● EXERCISE BRIEF: Extract every line of text from the material below and reproduce each one exactly, keeping the original order, spelling, and punctuation.

====================

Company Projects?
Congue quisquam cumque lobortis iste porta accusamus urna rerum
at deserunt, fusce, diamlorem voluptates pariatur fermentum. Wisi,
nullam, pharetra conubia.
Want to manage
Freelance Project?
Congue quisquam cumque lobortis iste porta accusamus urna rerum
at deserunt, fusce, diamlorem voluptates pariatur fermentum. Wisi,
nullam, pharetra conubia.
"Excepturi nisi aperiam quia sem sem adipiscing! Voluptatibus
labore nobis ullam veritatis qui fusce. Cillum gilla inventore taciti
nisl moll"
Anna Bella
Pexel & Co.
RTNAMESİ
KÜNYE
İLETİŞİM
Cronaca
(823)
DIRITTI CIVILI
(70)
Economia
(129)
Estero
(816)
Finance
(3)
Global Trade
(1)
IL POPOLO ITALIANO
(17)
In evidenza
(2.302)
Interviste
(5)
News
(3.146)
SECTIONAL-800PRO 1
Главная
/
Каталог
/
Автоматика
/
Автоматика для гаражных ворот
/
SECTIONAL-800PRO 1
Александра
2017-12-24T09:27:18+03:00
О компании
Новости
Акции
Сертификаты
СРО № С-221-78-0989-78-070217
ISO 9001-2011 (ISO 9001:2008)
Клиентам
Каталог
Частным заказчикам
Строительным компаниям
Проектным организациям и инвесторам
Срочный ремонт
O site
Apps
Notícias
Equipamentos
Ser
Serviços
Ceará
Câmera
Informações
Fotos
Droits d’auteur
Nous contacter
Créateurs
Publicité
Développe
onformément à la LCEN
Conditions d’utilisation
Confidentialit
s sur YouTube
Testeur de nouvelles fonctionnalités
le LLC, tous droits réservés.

====================

● EXERCISE RESULT:
Company Projects?
Congue quisquam cumque lobortis iste porta accusamus urna rerum
at deserunt, fusce, diamlorem voluptates pariatur fermentum. Wisi,
nullam, pharetra conubia.
Want to manage
Freelance Project?
Congue quisquam cumque lobortis iste porta accusamus urna rerum
at deserunt, fusce, diamlorem voluptates pariatur fermentum. Wisi,
nullam, pharetra conubia.
"Excepturi nisi aperiam quia sem sem adipiscing! Voluptatibus
labore nobis ullam veritatis qui fusce. Cillum gilla inventore taciti
nisl moll"
Anna Bella
Pexel & Co.
RTNAMESİ
KÜNYE
İLETİŞİM
Cronaca
(823)
DIRITTI CIVILI
(70)
Economia
(129)
Estero
(816)
Finance
(3)
Global Trade
(1)
IL POPOLO ITALIANO
(17)
In evidenza
(2.302)
Interviste
(5)
News
(3.146)
SECTIONAL-800PRO 1
Главная
/
Каталог
/
Автоматика
/
Автоматика для гаражных ворот
/
SECTIONAL-800PRO 1
Александра
2017-12-24T09:27:18+03:00
О компании
Новости
Акции
Сертификаты
СРО № С-221-78-0989-78-070217
ISO 9001-2011 (ISO 9001:2008)
Клиентам
Каталог
Частным заказчикам
Строительным компаниям
Проектным организациям и инвесторам
Срочный ремонт
O site
Apps
Notícias
Equipamentos
Ser
Serviços
Ceará
Câmera
Informações
Fotos
Droits d’auteur
Nous contacter
Créateurs
Publicité
Développe
onformément à la LCEN
Conditions d’utilisation
Confidentialit
s sur YouTube
Testeur de nouvelles fonctionnalités
le LLC, tous droits réservés.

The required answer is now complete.